BEGIN
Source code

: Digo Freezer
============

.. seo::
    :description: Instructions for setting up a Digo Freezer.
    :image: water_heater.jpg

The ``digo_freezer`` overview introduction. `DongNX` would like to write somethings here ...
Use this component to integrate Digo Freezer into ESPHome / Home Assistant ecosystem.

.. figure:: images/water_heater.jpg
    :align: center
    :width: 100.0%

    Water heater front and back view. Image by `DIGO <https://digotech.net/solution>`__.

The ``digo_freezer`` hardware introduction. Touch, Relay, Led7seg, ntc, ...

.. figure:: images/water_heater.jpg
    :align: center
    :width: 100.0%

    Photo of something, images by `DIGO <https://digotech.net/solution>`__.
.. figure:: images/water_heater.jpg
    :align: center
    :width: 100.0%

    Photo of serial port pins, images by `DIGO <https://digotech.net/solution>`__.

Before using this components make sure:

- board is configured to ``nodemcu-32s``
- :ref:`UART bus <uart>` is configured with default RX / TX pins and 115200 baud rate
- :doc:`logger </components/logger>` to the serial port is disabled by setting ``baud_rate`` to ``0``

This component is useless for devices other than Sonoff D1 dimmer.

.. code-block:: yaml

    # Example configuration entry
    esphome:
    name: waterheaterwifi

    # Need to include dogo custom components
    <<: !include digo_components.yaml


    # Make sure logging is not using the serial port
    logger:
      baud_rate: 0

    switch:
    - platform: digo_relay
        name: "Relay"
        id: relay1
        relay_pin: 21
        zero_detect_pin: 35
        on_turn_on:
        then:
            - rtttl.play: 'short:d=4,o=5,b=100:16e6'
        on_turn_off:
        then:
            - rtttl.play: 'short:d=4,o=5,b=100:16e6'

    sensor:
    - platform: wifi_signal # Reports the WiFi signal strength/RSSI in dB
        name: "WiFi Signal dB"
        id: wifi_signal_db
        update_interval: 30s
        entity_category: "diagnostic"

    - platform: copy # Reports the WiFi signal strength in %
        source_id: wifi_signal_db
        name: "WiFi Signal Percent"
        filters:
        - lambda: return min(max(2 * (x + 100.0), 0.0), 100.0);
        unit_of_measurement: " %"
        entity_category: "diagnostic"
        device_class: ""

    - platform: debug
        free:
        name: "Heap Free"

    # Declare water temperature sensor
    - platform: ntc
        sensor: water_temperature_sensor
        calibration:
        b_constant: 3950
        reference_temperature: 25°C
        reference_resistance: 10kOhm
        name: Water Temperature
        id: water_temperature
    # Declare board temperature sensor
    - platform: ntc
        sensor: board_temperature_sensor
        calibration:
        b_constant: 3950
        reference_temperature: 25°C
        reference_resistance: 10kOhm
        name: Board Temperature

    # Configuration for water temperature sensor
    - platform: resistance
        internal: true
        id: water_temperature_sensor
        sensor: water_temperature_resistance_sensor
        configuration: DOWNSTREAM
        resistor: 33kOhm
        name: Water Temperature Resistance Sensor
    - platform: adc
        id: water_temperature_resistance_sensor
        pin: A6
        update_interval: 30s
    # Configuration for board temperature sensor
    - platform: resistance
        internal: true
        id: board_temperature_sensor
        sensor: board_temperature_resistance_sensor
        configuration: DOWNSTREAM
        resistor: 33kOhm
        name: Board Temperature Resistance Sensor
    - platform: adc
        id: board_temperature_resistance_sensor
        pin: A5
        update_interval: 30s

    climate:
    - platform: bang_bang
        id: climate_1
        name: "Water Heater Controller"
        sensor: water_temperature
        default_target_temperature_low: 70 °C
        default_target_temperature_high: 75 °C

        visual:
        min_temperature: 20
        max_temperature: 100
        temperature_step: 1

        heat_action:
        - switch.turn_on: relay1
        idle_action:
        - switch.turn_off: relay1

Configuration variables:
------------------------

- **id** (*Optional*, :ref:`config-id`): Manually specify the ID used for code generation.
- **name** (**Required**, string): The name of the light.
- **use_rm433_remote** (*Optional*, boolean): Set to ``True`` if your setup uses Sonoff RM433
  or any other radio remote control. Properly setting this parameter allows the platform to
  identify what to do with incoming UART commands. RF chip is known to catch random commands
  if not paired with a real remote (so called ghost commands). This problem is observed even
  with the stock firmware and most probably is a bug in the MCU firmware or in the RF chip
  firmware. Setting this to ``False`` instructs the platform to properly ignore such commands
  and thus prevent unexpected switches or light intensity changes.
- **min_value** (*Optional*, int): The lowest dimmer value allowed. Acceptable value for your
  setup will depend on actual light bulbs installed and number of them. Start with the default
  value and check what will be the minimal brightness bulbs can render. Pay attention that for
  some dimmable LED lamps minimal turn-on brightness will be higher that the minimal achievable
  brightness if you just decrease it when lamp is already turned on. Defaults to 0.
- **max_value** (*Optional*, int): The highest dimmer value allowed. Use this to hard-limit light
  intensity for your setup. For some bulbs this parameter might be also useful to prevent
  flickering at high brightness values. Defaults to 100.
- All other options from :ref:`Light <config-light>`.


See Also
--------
END
◆ To do ◆
Reproduce each of the records word for word.

◆ Answer below ◆
Source code

: Digo Freezer
============

.. seo::
    :description: Instructions for setting up a Digo Freezer.
    :image: water_heater.jpg

The ``digo_freezer`` overview introduction. `DongNX` would like to write somethings here ...
Use this component to integrate Digo Freezer into ESPHome / Home Assistant ecosystem.

.. figure:: images/water_heater.jpg
    :align: center
    :width: 100.0%

    Water heater front and back view. Image by `DIGO <https://digotech.net/solution>`__.

The ``digo_freezer`` hardware introduction. Touch, Relay, Led7seg, ntc, ...

.. figure:: images/water_heater.jpg
    :align: center
    :width: 100.0%

    Photo of something, images by `DIGO <https://digotech.net/solution>`__.
.. figure:: images/water_heater.jpg
    :align: center
    :width: 100.0%

    Photo of serial port pins, images by `DIGO <https://digotech.net/solution>`__.

Before using this components make sure:

- board is configured to ``nodemcu-32s``
- :ref:`UART bus <uart>` is configured with default RX / TX pins and 115200 baud rate
- :doc:`logger </components/logger>` to the serial port is disabled by setting ``baud_rate`` to ``0``

This component is useless for devices other than Sonoff D1 dimmer.

.. code-block:: yaml

    # Example configuration entry
    esphome:
    name: waterheaterwifi

    # Need to include dogo custom components
    <<: !include digo_components.yaml


    # Make sure logging is not using the serial port
    logger:
      baud_rate: 0

    switch:
    - platform: digo_relay
        name: "Relay"
        id: relay1
        relay_pin: 21
        zero_detect_pin: 35
        on_turn_on:
        then:
            - rtttl.play: 'short:d=4,o=5,b=100:16e6'
        on_turn_off:
        then:
            - rtttl.play: 'short:d=4,o=5,b=100:16e6'

    sensor:
    - platform: wifi_signal # Reports the WiFi signal strength/RSSI in dB
        name: "WiFi Signal dB"
        id: wifi_signal_db
        update_interval: 30s
        entity_category: "diagnostic"

    - platform: copy # Reports the WiFi signal strength in %
        source_id: wifi_signal_db
        name: "WiFi Signal Percent"
        filters:
        - lambda: return min(max(2 * (x + 100.0), 0.0), 100.0);
        unit_of_measurement: " %"
        entity_category: "diagnostic"
        device_class: ""

    - platform: debug
        free:
        name: "Heap Free"

    # Declare water temperature sensor
    - platform: ntc
        sensor: water_temperature_sensor
        calibration:
        b_constant: 3950
        reference_temperature: 25°C
        reference_resistance: 10kOhm
        name: Water Temperature
        id: water_temperature
    # Declare board temperature sensor
    - platform: ntc
        sensor: board_temperature_sensor
        calibration:
        b_constant: 3950
        reference_temperature: 25°C
        reference_resistance: 10kOhm
        name: Board Temperature

    # Configuration for water temperature sensor
    - platform: resistance
        internal: true
        id: water_temperature_sensor
        sensor: water_temperature_resistance_sensor
        configuration: DOWNSTREAM
        resistor: 33kOhm
        name: Water Temperature Resistance Sensor
    - platform: adc
        id: water_temperature_resistance_sensor
        pin: A6
        update_interval: 30s
    # Configuration for board temperature sensor
    - platform: resistance
        internal: true
        id: board_temperature_sensor
        sensor: board_temperature_resistance_sensor
        configuration: DOWNSTREAM
        resistor: 33kOhm
        name: Board Temperature Resistance Sensor
    - platform: adc
        id: board_temperature_resistance_sensor
        pin: A5
        update_interval: 30s

    climate:
    - platform: bang_bang
        id: climate_1
        name: "Water Heater Controller"
        sensor: water_temperature
        default_target_temperature_low: 70 °C
        default_target_temperature_high: 75 °C

        visual:
        min_temperature: 20
        max_temperature: 100
        temperature_step: 1

        heat_action:
        - switch.turn_on: relay1
        idle_action:
        - switch.turn_off: relay1

Configuration variables:
------------------------

- **id** (*Optional*, :ref:`config-id`): Manually specify the ID used for code generation.
- **name** (**Required**, string): The name of the light.
- **use_rm433_remote** (*Optional*, boolean): Set to ``True`` if your setup uses Sonoff RM433
  or any other radio remote control. Properly setting this parameter allows the platform to
  identify what to do with incoming UART commands. RF chip is known to catch random commands
  if not paired with a real remote (so called ghost commands). This problem is observed even
  with the stock firmware and most probably is a bug in the MCU firmware or in the RF chip
  firmware. Setting this to ``False`` instructs the platform to properly ignore such commands
  and thus prevent unexpected switches or light intensity changes.
- **min_value** (*Optional*, int): The lowest dimmer value allowed. Acceptable value for your
  setup will depend on actual light bulbs installed and number of them. Start with the default
  value and check what will be the minimal brightness bulbs can render. Pay attention that for
  some dimmable LED lamps minimal turn-on brightness will be higher that the minimal achievable
  brightness if you just decrease it when lamp is already turned on. Defaults to 0.
- **max_value** (*Optional*, int): The highest dimmer value allowed. Use this to hard-limit light
  intensity for your setup. For some bulbs this parameter might be also useful to prevent
  flickering at high brightness values. Defaults to 100.
- All other options from :ref:`Light <config-light>`.


See Also
--------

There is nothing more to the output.